* _WORK INSTRUCTION_:
Provide only the number of lines in the listing that contain the word "tail".

* _PROVIDED DATA_:
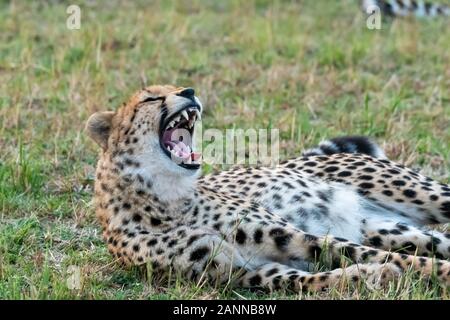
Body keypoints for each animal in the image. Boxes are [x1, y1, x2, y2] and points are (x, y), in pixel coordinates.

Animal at [85, 85, 450, 292]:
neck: (165, 198)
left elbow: (384, 257)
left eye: (176, 87)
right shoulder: (242, 273)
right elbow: (308, 281)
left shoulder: (293, 235)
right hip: (391, 229)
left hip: (422, 195)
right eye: (151, 97)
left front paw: (434, 273)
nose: (189, 91)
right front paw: (372, 276)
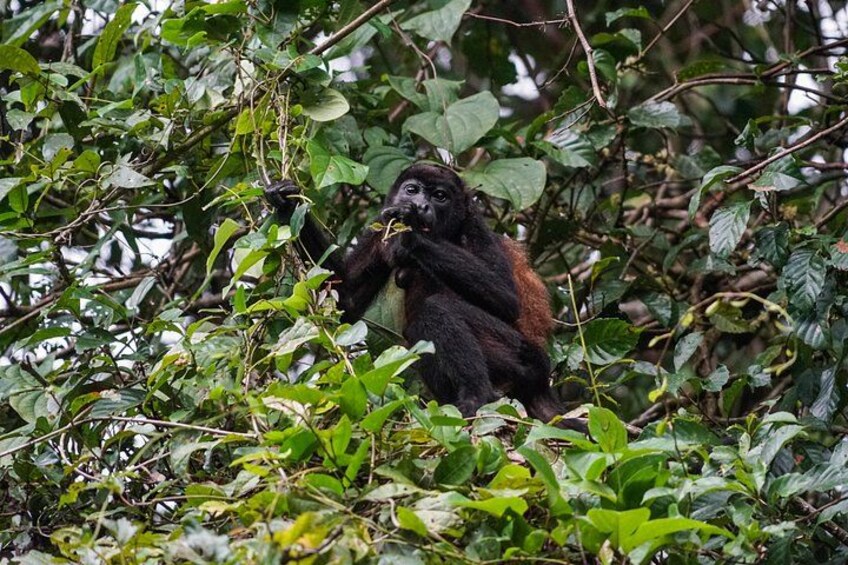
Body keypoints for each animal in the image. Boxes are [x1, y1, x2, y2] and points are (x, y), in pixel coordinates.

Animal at [266, 162, 584, 430]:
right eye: (412, 190)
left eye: (440, 196)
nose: (419, 205)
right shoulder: (379, 228)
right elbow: (346, 300)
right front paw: (287, 203)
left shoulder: (474, 226)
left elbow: (507, 299)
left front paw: (411, 236)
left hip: (524, 357)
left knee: (436, 309)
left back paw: (476, 396)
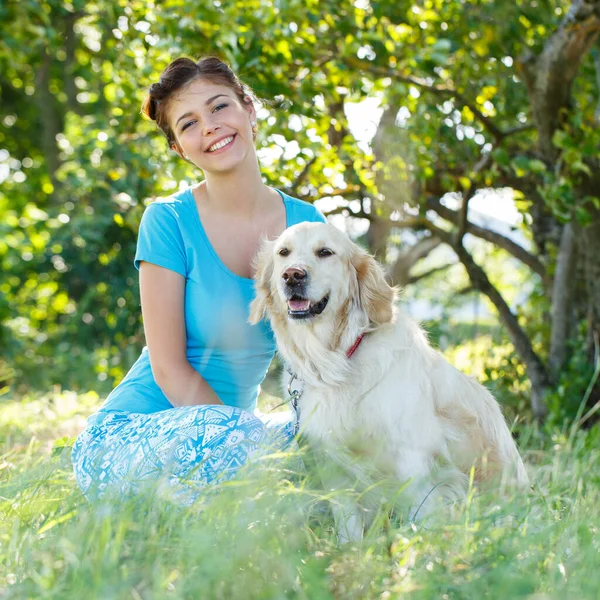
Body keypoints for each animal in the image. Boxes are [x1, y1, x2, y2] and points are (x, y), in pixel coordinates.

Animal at [248, 223, 528, 540]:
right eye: (283, 252)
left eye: (325, 252)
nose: (292, 275)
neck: (335, 361)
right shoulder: (333, 468)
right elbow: (348, 527)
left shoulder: (415, 463)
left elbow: (422, 521)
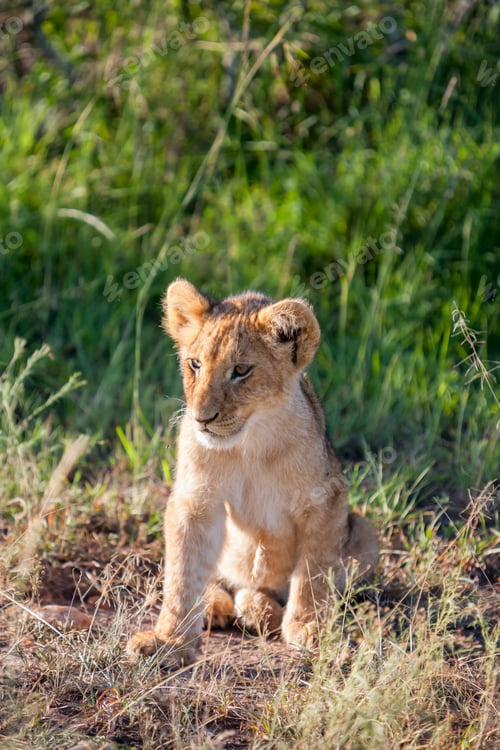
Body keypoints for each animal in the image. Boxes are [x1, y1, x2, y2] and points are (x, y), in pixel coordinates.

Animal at [127, 279, 379, 663]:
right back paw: (219, 606)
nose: (201, 418)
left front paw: (309, 628)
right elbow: (183, 575)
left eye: (242, 371)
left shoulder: (327, 499)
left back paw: (263, 611)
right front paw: (169, 641)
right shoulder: (194, 502)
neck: (249, 445)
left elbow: (314, 570)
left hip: (365, 533)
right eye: (195, 364)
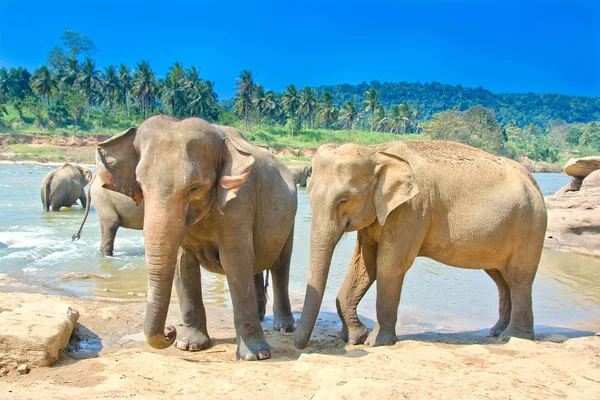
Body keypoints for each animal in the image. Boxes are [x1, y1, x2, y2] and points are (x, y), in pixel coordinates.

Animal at [94, 115, 298, 360]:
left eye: (194, 188)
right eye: (140, 185)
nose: (170, 331)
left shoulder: (239, 201)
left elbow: (235, 261)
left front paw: (255, 356)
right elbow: (183, 265)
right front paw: (188, 345)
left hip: (289, 219)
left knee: (280, 266)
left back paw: (284, 327)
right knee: (257, 267)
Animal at [292, 141, 548, 350]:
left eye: (343, 200)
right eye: (309, 195)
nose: (298, 343)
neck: (377, 151)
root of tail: (533, 181)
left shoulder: (412, 210)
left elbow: (389, 266)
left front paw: (375, 342)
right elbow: (365, 267)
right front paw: (355, 337)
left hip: (529, 227)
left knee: (518, 278)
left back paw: (514, 337)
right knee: (501, 279)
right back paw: (496, 332)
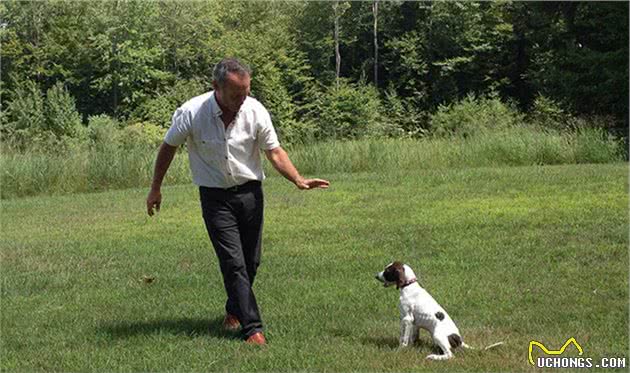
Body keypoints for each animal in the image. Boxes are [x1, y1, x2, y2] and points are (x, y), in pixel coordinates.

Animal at [376, 260, 504, 358]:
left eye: (387, 270)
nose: (376, 276)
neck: (409, 285)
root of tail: (459, 340)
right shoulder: (414, 323)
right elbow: (413, 337)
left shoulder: (407, 319)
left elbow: (403, 338)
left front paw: (400, 349)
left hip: (437, 335)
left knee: (450, 355)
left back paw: (434, 357)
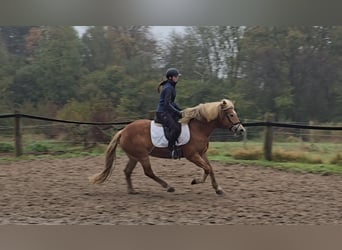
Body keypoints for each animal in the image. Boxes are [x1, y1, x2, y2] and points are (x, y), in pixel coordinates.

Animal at [89, 99, 246, 195]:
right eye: (231, 115)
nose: (241, 130)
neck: (198, 128)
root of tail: (123, 130)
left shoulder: (202, 154)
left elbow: (210, 168)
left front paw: (218, 189)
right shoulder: (192, 155)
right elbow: (207, 169)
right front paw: (196, 181)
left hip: (134, 156)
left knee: (127, 171)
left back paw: (132, 190)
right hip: (142, 156)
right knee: (148, 172)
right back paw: (168, 186)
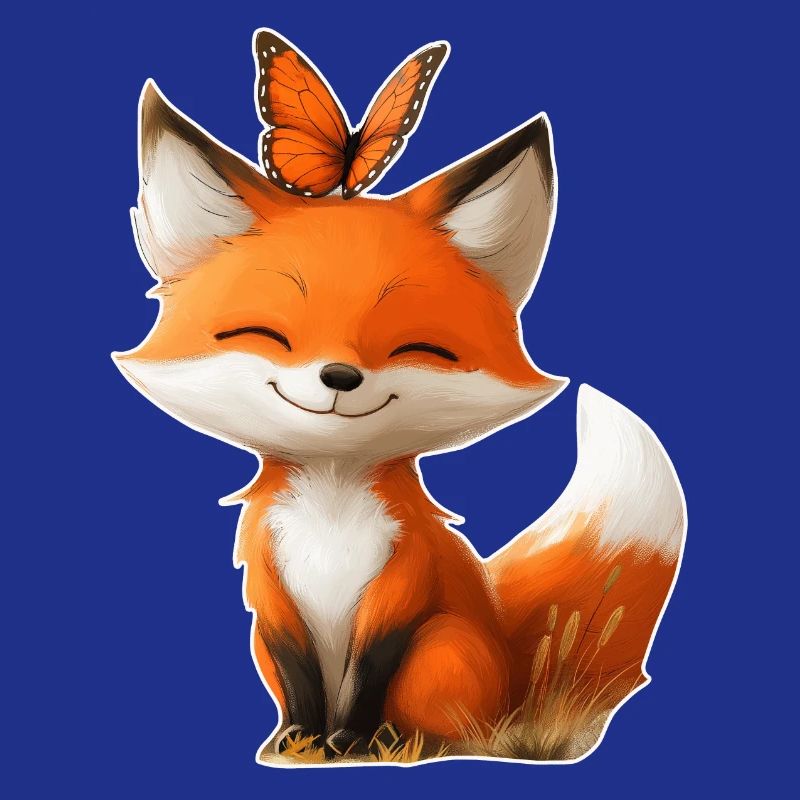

* _RESPONSE_:
3